Driving innovation to support growth and stay ahead

Innovation is vital to the perpetual success of any organization. For iLOQ, innovation means continuing to come up with something new that puts us ahead of our competitors and ensures the growth and profitability of our business. Growth is also vital for acquiring new investments, assets and talents.

iLOQ is a company that was founded on innovation. Over a decade ago, we came up with a solution that shook the 100-year-old-plus locking industry to its core. And we want to do it again and again; to continue to set the standards in the locking industry, and show the way that others need to follow.

In 2007, we introduced the world’s first electronic locking system that harvests energy for unlocking from key insertion. No batteries or cables were needed. And in 2016, we pushed the boundaries of innovation again by releasing the product family that utilizes NFC technology to its full potential. A smartphone became both a key and a power source.

How do we measure our success? Well, there are business metrics such as ROIC (return on invested capital) and NVP (net present value), the awards (plenty of those) and the patents that are the envy of our competitors. But something we hold close to our hearts is our satisfied customers. At 69 (in the 2019 customer satisfaction survey), and with an industry average of 37, iLOQ has one of the best Net Promoter Scores (NPS) in the locking/access control industry. The NPS is a metric used in customer experience programs to gauge the loyalty of customer relationships.

What can be done to speed up innovation?

Innovating is not only a task for R&D, but for the entire organization and external stakeholders, such as resellers, end users, suppliers and the academic world. R&D must of course follow and sense what new technologies may enable future innovations and make scenarios, but some innovations are already doable today, but we just don’t see them because we are so excited to perform our daily tasks.

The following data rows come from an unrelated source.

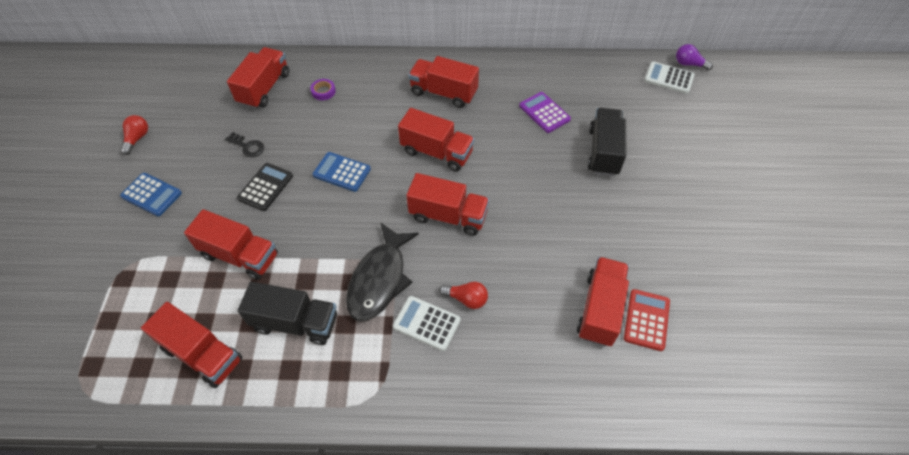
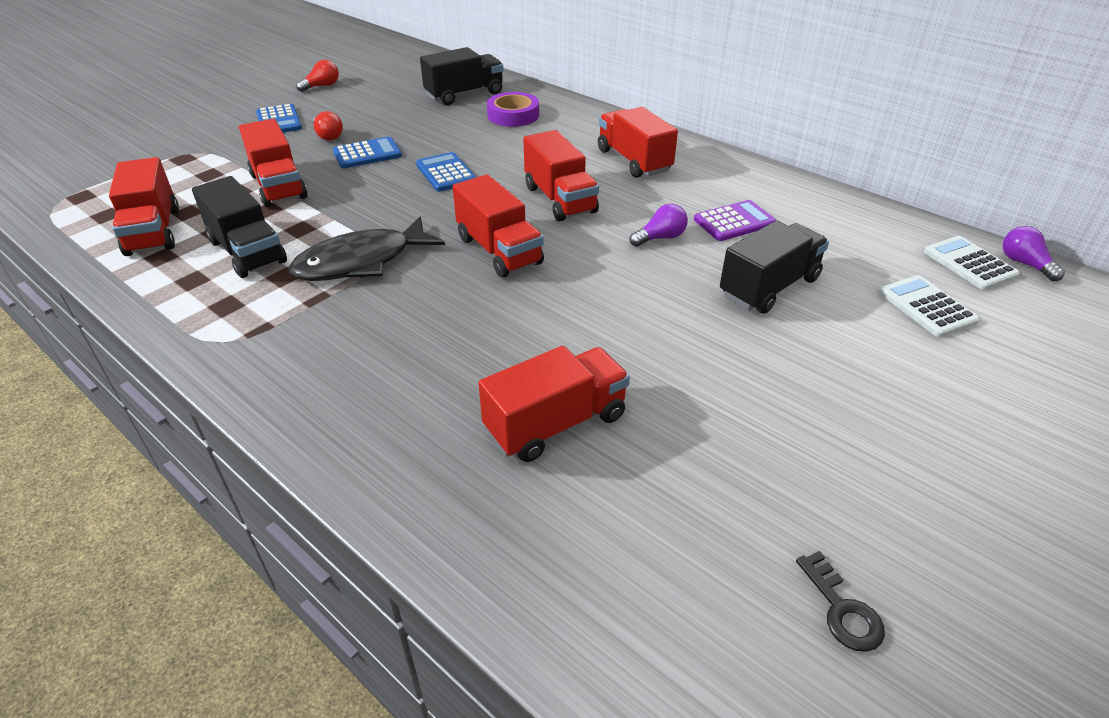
camera: 40 degrees right, 15 degrees down
(248, 146) = (394, 123): black key -> black key (842, 609)
(264, 88) = (464, 94): red truck -> black truck
(265, 187) = (367, 154): black calculator -> blue calculator
(323, 91) = (513, 115): purple tape -> purple tape, size x1.75
(426, 323) = (351, 319): white calculator -> white calculator (926, 307)
(466, 299) = (418, 323): red light bulb -> red light bulb (328, 136)
(521, 149) = (660, 238): none -> purple light bulb
(544, 113) = (734, 222): purple calculator -> purple calculator turned 60 degrees clockwise
(646, 320) = (603, 472): red calculator -> none

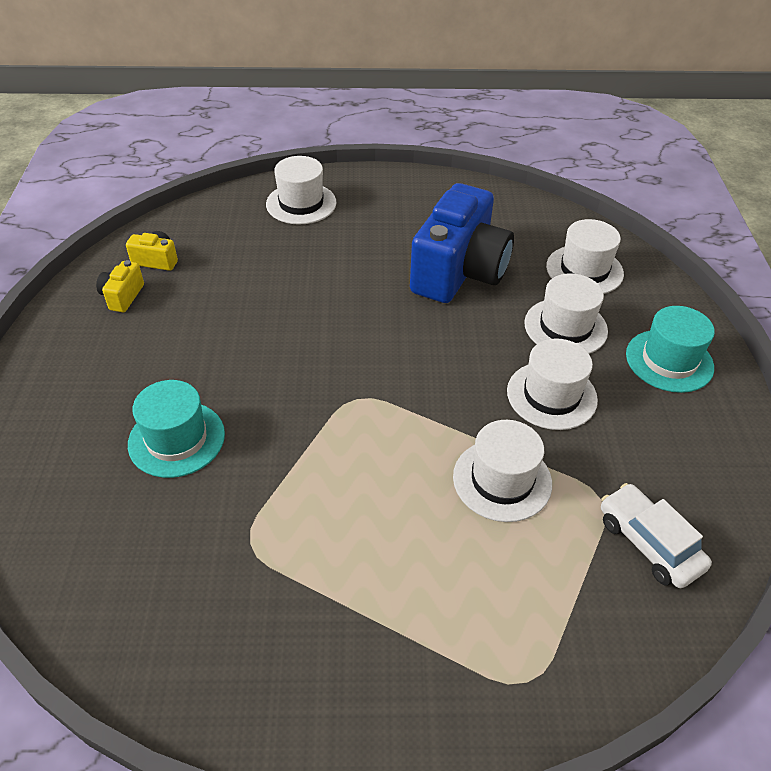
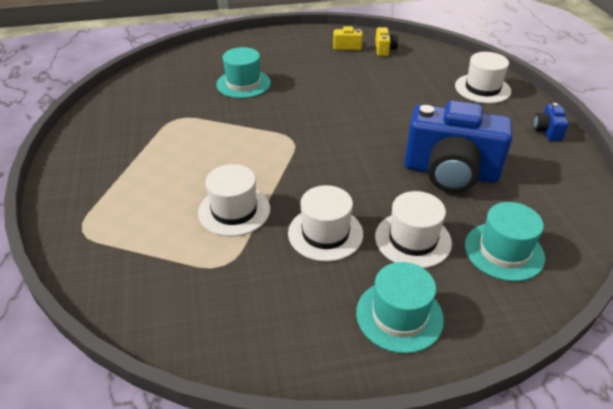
camera: 80 degrees right, 5 degrees down
(402, 185) = (547, 131): none -> blue camera
(584, 270) = (504, 251): white hat -> turquoise hat
(648, 543) = (184, 293): white car -> none

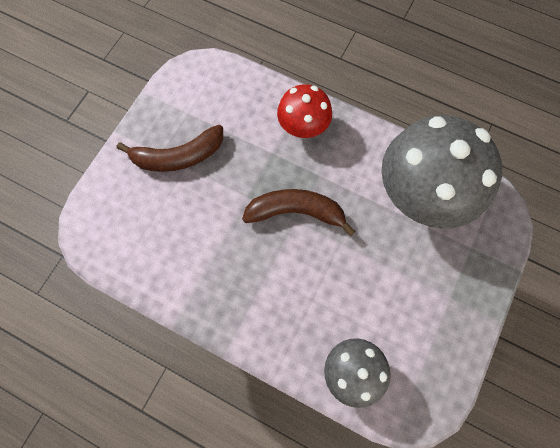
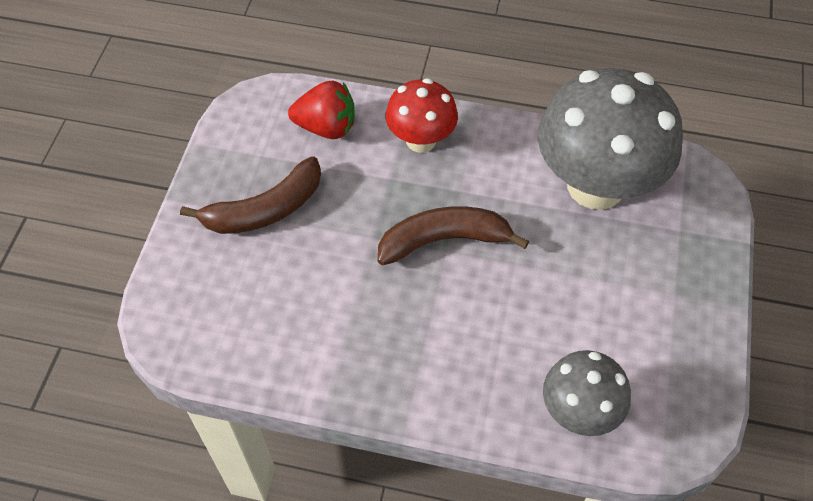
camera: 15 degrees left, 15 degrees down
(239, 101) = (326, 127): none -> red strawberry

A vastly under-utilized resource in companies is the whole personnel. We just need to find the ways to better harness their skills. Examples could include:

  1. Make everyone responsible – don’t just have ‘Team X’ that is responsible for innovation. Encourage, for example, Mr X from sales from country X to contribute their ideas.
  2. Create lean programs, processes and tools – and make them transparent. Allow people to see what happened to their idea and why. Give frames and scoring/prioritizing criteria.
  3. Make innovation visible to all; pick someone to drive it (the higher in the company the better), people to support it (a core team) and link it somehow to the strategy, not just another project. Some companies measure the number of new patents per year as one KPI, but this may limit the focus too much on technology. It’s important to consider that innovation is not just a technology or product. It can also be a new business or service model, a new process or a channel.
  4. Ensure fast and tactical funding that is available when needed. It is said that disruption is the new competition, such as start-ups without legacy systems. Start-ups can innovate fast, pitch a lot, make quick prototypes, make noise and do all this almost without any money. But, when it is time to scale up, funding might become a problem. Funding is also a problem if it is too fixed, and set once a year, because we don’t know yet (or in Q4) what the winning ideas require and when. In small and medium-sized enterprises, the funding can also be a mix of different sources, flexible and not too bureaucratic (slow).
  5. Above all else, having the right culture is also always essential. In iLOQ, this is embedded into our organization’s DNA.

One difficult question is, should a company fund and develop ideas that might have potential in the distant future but that are not yet fully aligned with its strategy and core business? Development work, even MVP (minimum viable products), takes time, uses often limited resources, and the outcome is uncertain. But it may bring some benefits later such as selling the idea forward, feeding input back to the strategy, or providing findings for an innovation that is aligned with the core business. How can you know? One way is to apply McKinsey’s Three Horizons Model where mid- and long-term ideas are weighted and treated separately. This model has been challenged lately by saying that developing a long-term idea doesn’t necessarily need to take a long time. Here, some start-up methods and collaboration models are valuable.

Most leaders/executives believe in innovation, but only a few think their organizations are effective at it. Many new business mantras have ‘downgraded’ innovation. But innovation is not dead, and nor should it be outsourced to the start-ups. There are good ways and tools today to manage and lead innovation in collaboration. Even though the same tools and processes are available for all companies, I believe that a permissive and common culture, motivating leadership, customers and channels that score your NPS high and a bit of an entrepreneurial spirit will count in the end. iLOQ definitely has these attributes already.